Both cookies are cleared on logout.

In Modes 1 and 2, the session_id is a random UUID generated on first visit and stored in the browser cookie. In Mode 3, the session_id is overwritten with the stable IdP identity (sub for OIDC, user_id_attribute value for LDAP) on every successful SSO login.


Troubleshooting

GET /api/auth/mode returns 500 Either APP_PASSWORD or ADMIN_PASSWORD is missing while an SSO provider is configured. The error message says which. Set both in frontend/.env and restart the frontend.

OIDC: "Login failed (security check)" The PKCE state parameter did not match. Usually caused by an expired login attempt or a browser redirect loop. Have the user try again from the login page.

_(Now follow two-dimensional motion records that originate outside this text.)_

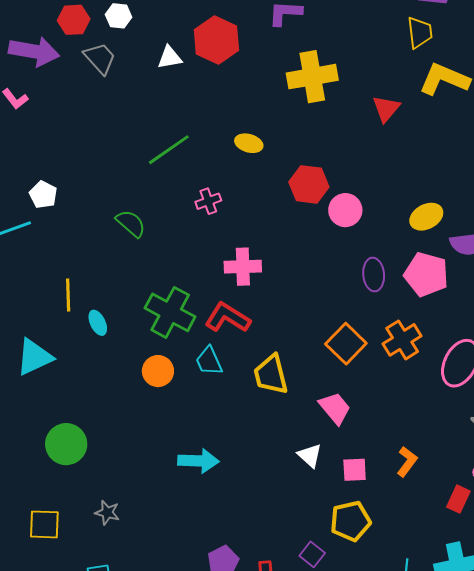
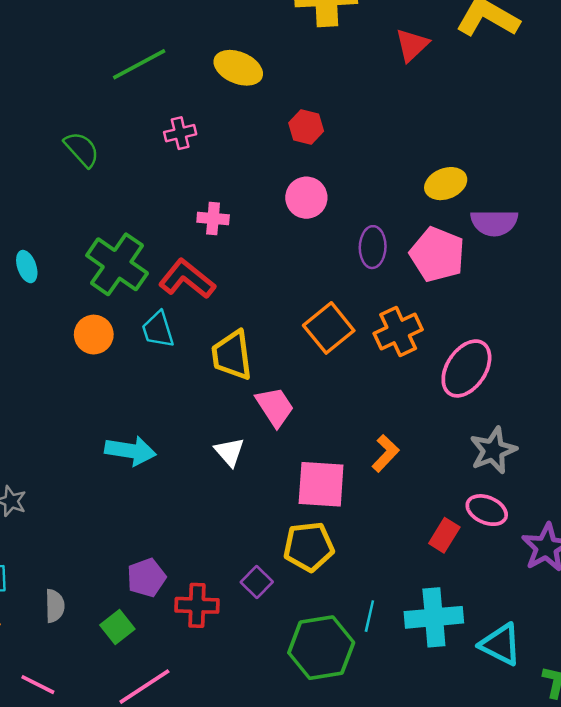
yellow ellipse: (249, 143) -> (238, 68), size x1.4
red hexagon: (309, 184) -> (306, 127), size x0.7
pink circle: (345, 210) -> (306, 198), moved
pink cross: (243, 267) -> (213, 219), size x0.7
pink trapezoid: (335, 408) -> (275, 407), moved
white triangle: (310, 456) -> (229, 452), moved
orange L-shape: (407, 462) -> (386, 453), moved
pink square: (355, 470) -> (321, 484), size x1.6

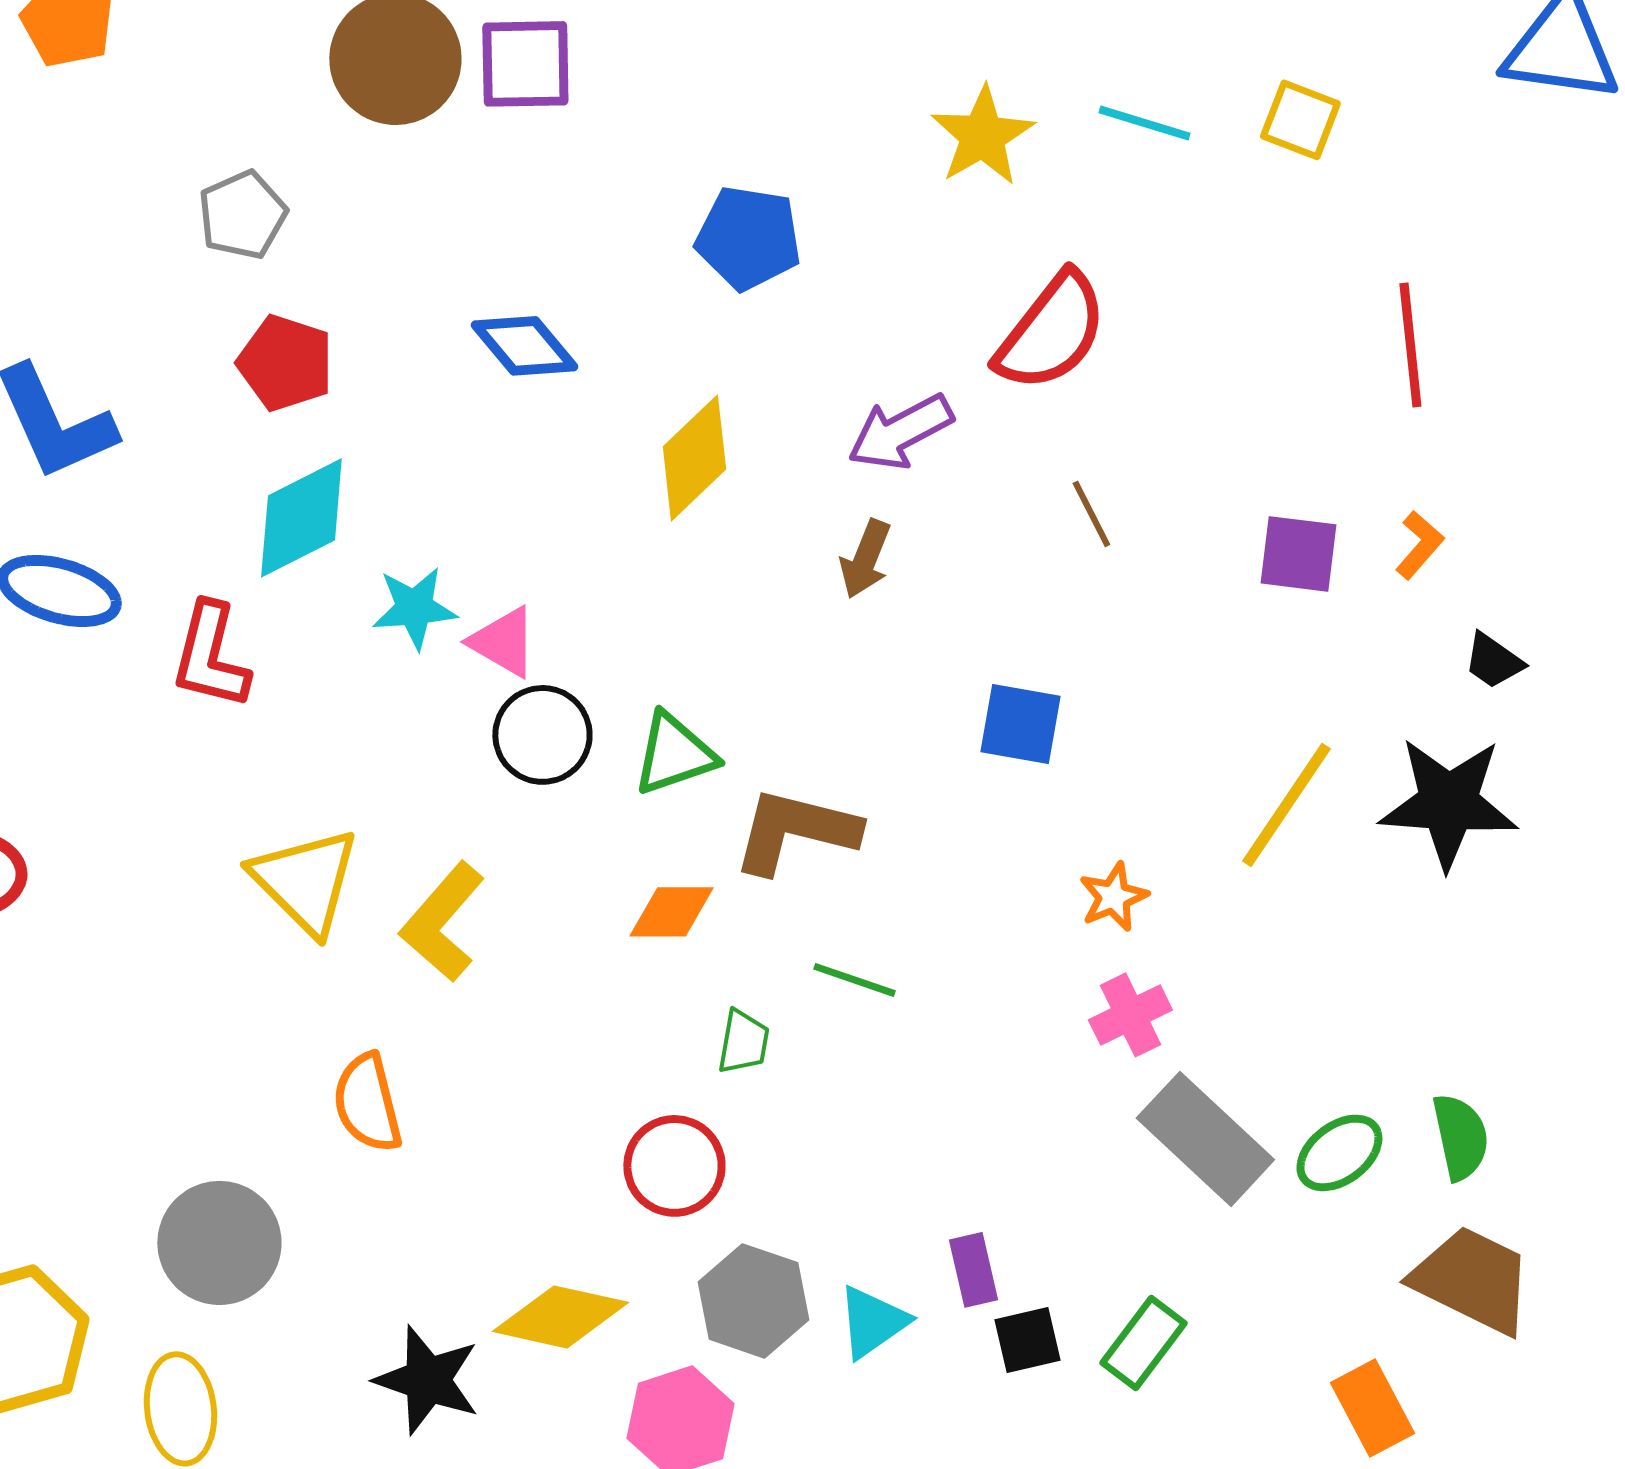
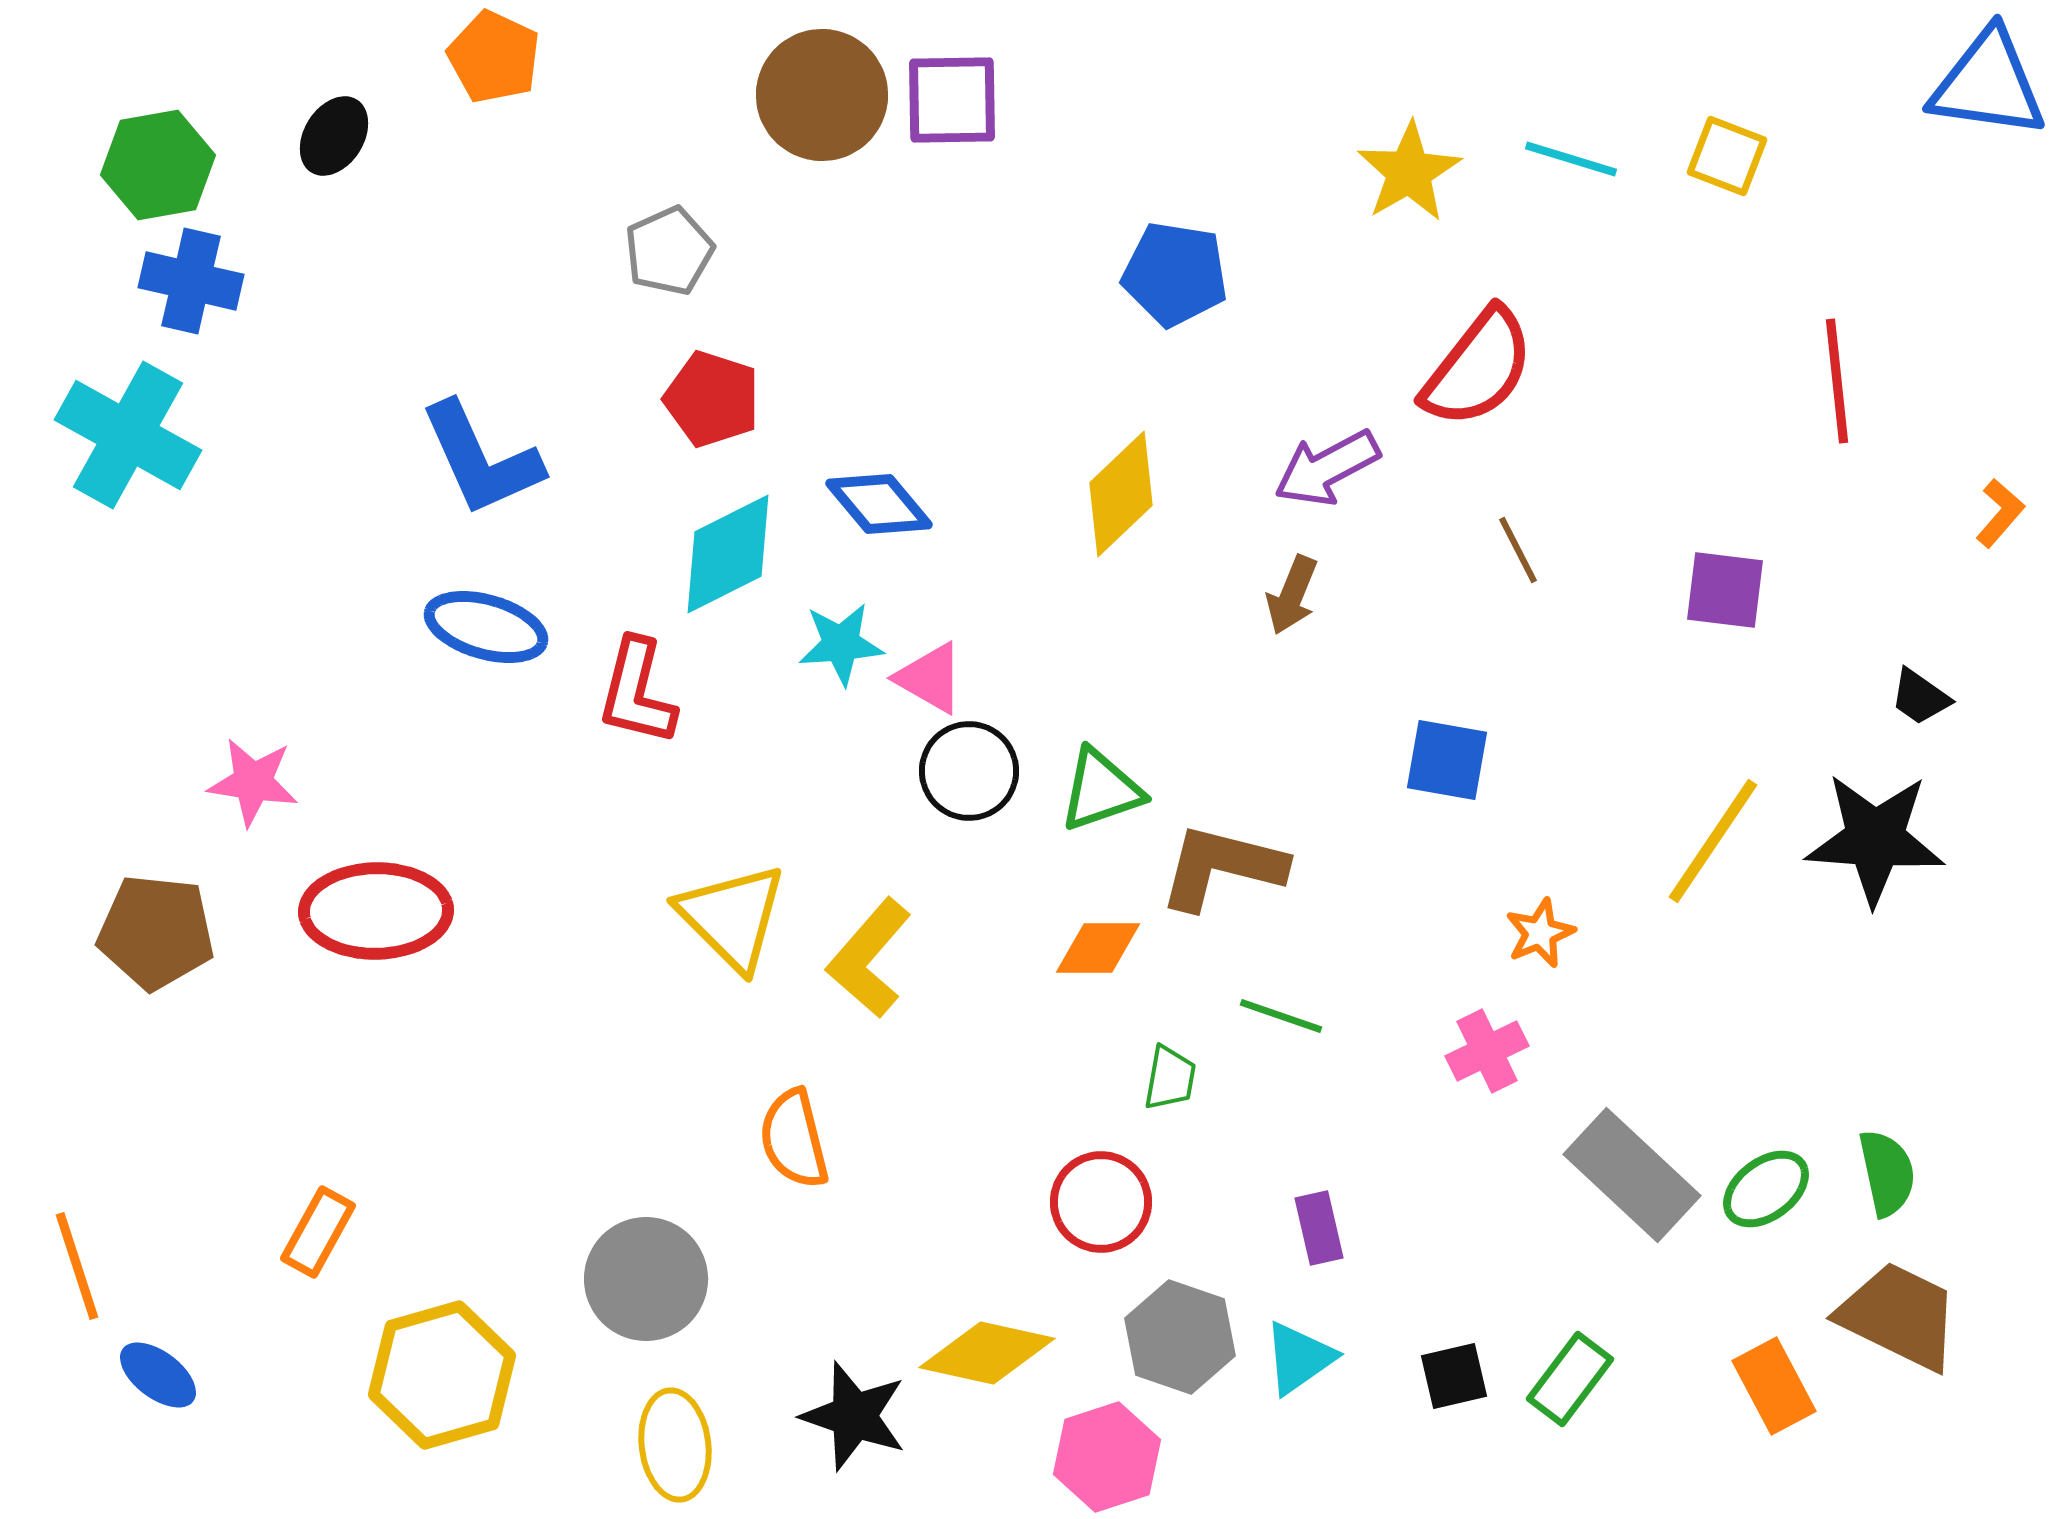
blue diamond: (524, 346) -> (879, 504), moved
orange L-shape: (1419, 545) -> (2000, 513), moved
pink cross: (1130, 1015) -> (1487, 1051), moved
purple rectangle: (973, 1270) -> (1319, 1228), moved
orange rectangle: (1372, 1408) -> (1774, 1386), moved
yellow ellipse: (180, 1409) -> (675, 1445), moved

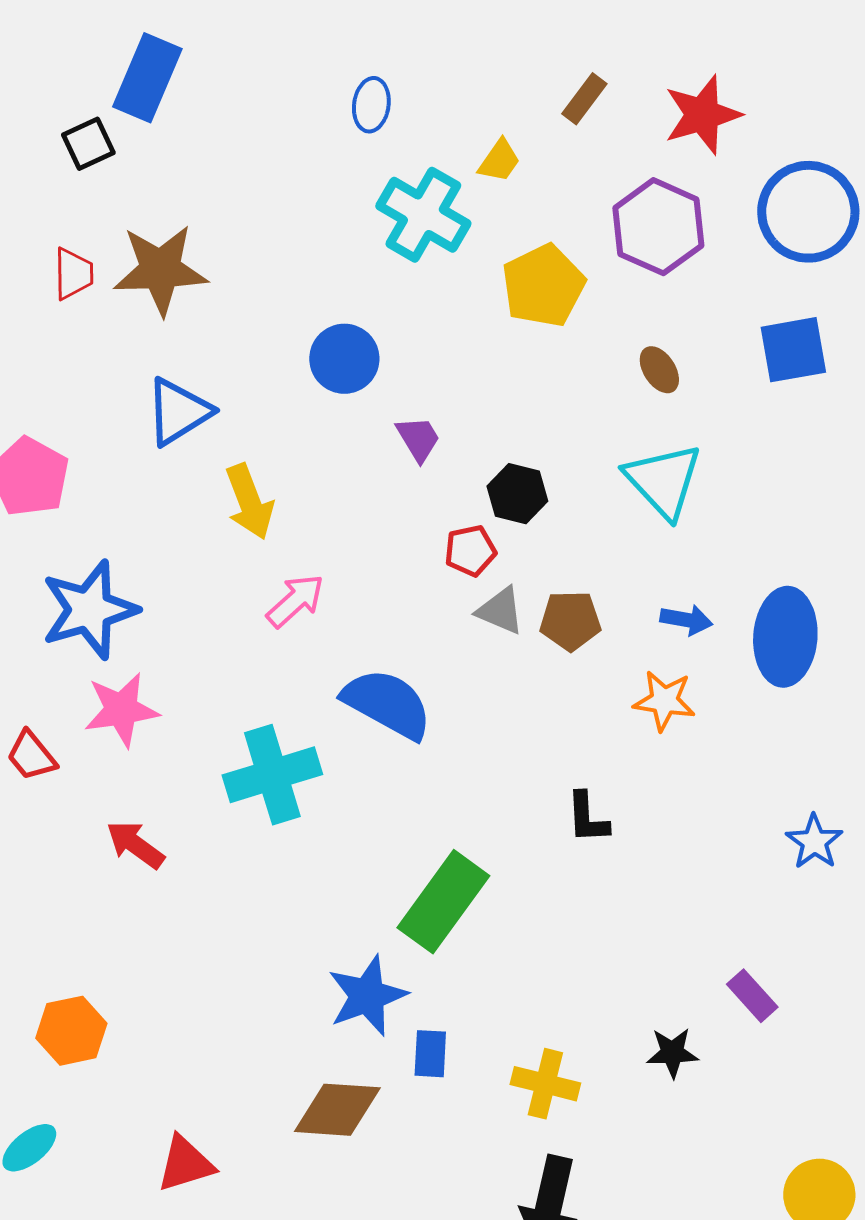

OIDC: "Token verification failed" The ID token signature could not be verified against the IdP's JWKS. Check that issuer_url matches the iss claim in the token exactly (including trailing slashes). If the IdP recently rotated keys, the cache clears automatically on the next attempt.

LDAP: "Invalid credentials" (user is sure the password is correct) Check that bind_dn_template produces a valid DN for that user. For AD, {username}@corp.example.com expects the user to type their short username (jdoe), not UPN or full DN. Test the bind independently with ldapsearch -H ldaps://dc01 -D "[email protected]" -W.

LDAP: "User not found" after successful bind The bind succeeded but the directory search returned no results. Check base_dn and user_id_attribute. The attribute value must match exactly what the user typed as their username (or be derived from it).

LDAP: "Access denied (group restriction)" The user authenticated successfully but is not a member of any allowed group. Check the group DNs in Allowed groups — they must be full distinguished names. Use ldapsearch to verify the user's memberOf values:

ldapsearch -H ldaps://dc01 -D "[email protected]" -W \
  -b "DC=corp,DC=example,DC=com" \
  "([email protected])" memberOf

Plain LDAP warning The Admin UI shows a warning if server starts with ldap://. Switch to ldaps:// and configure TLS on your LDAP server or use a local stunnel proxy.